**O QUE FAZER**. Transcreva na íntegra, palavra por palavra, o texto sobre inovação e desenvolvimento no Grupo Boticário.

**TEXTO PARA ANÁLISE**.
======
Giuseppe explica essa modularização de projetos, no passado, não era formal. “Às vezes, projetos altamente complexos entravam em velocidades absurdas com um monte de riscos, não eram mapeados e acabavam dando errado. Isso, para mim, foi uma mudança relevante, foi a estruturação de um processo de desenvolvimento que permitiu você acelerar sem correr riscos exagerados no lançamento de produtos. A gente só conseguiu gerenciar uma complexidade desse tamanho porque estabelecemos um processo bem estruturado. Em desenvolvimento, hoje nós somos uma das empresas mais eficientes do mundo, sem sombra de dúvidas”, pontua.
A vinda do P&D para a área de Operações permitiu a Giuseppe potencializar a função da área de Suprimentos dentro do Grupo, que deixa de se dedicar apenas as questões de abastecimento e passa a olhar muito mais também para a inovação. Na área cosmética, a intervenção dos fornecedores na inovação é relevantíssima e o papel de Suprimentos é muito mais o de entender exatamente o negócio do fornecedor, de puxar coisas novas e explorar possibilidades. “O movimento se potencializou quando a gente trouxe P&D dentro de operações, porque antes eram áreas separadas e existia um certo nível de conflito porque Suprimentos tinha muito mais uma função de abastecimento, que era o papel original da área de Operações.

Revendo a Inovação
No conceito de Inovação do Grupo Boticário, a questão tecnológica é, naturalmente, um pilar fundamental. Mas a empresa é reconhecidamente especial para trabalhar a inovação em conceitos. “Isso, junto, traz produtos diferenciados. E o segredo da nossa velocidade é ter integrado de forma quase perfeita a inovação tecnológica com a inovação em conceitos, equilibrando as duas fontes de inovação”, explica. Giuseppe conta que hoje a estratégia de inovação do Grupo trabalha muito estes dois pilares.
======
(Pessoas ou mãos retratadas com articulações)
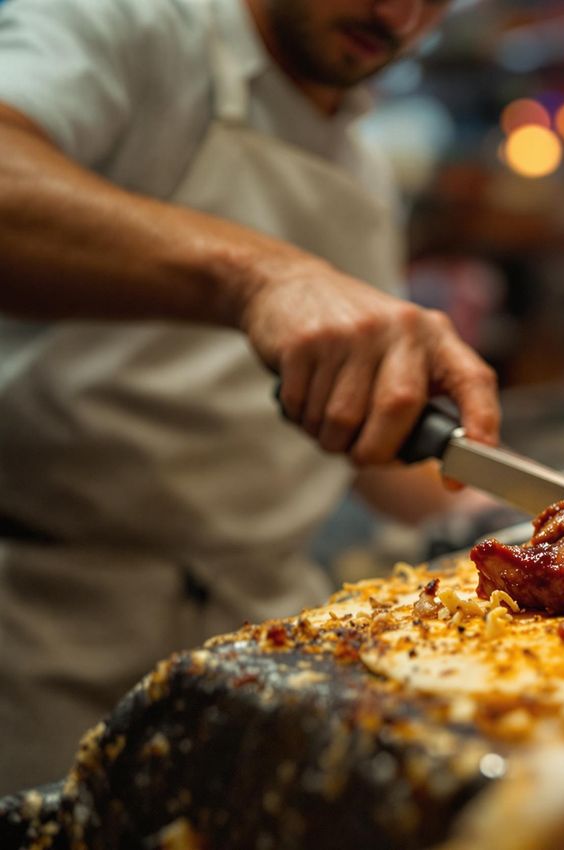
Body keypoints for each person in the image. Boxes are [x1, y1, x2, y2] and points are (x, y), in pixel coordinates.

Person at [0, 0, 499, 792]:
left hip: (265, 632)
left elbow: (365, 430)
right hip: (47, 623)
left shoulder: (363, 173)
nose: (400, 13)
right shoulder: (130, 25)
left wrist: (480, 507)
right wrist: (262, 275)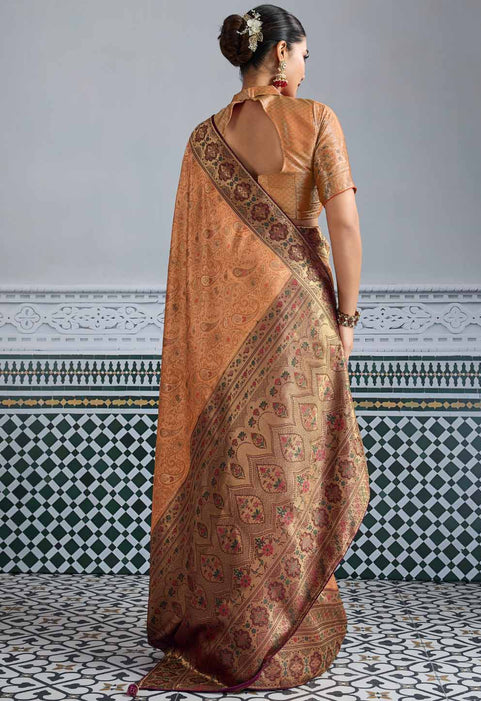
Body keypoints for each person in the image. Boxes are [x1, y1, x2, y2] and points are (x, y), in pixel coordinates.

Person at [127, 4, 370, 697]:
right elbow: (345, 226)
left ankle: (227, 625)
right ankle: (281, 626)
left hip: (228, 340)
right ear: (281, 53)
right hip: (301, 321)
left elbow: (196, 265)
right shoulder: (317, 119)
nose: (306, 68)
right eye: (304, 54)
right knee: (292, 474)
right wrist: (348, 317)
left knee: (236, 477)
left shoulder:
======
**SOLUÇÃO**.
Giuseppe explica essa modularização de projetos, no passado, não era formal. “Às vezes, projetos altamente complexos entravam em velocidades absurdas com um monte de riscos, não eram mapeados e acabavam dando errado. Isso, para mim, foi uma mudança relevante, foi a estruturação de um processo de desenvolvimento que permitiu você acelerar sem correr riscos exagerados no lançamento de produtos. A gente só conseguiu gerenciar uma complexidade desse tamanho porque estabelecemos um processo bem estruturado. Em desenvolvimento, hoje nós somos uma das empresas mais eficientes do mundo, sem sombra de dúvidas”, pontua.
A vinda do P&D para a área de Operações permitiu a Giuseppe potencializar a função da área de Suprimentos dentro do Grupo, que deixa de se dedicar apenas as questões de abastecimento e passa a olhar muito mais também para a inovação. Na área cosmética, a intervenção dos fornecedores na inovação é relevantíssima e o papel de Suprimentos é muito mais o de entender exatamente o negócio do fornecedor, de puxar coisas novas e explorar possibilidades. “O movimento se potencializou quando a gente trouxe P&D dentro de operações, porque antes eram áreas separadas e existia um certo nível de conflito porque Suprimentos tinha muito mais uma função de abastecimento, que era o papel original da área de Operações.

Revendo a Inovação
No conceito de Inovação do Grupo Boticário, a questão tecnológica é, naturalmente, um pilar fundamental. Mas a empresa é reconhecidamente especial para trabalhar a inovação em conceitos. “Isso, junto, traz produtos diferenciados. E o segredo da nossa velocidade é ter integrado de forma quase perfeita a inovação tecnológica com a inovação em conceitos, equilibrando as duas fontes de inovação”, explica. Giuseppe conta que hoje a estratégia de inovação do Grupo trabalha muito estes dois pilares.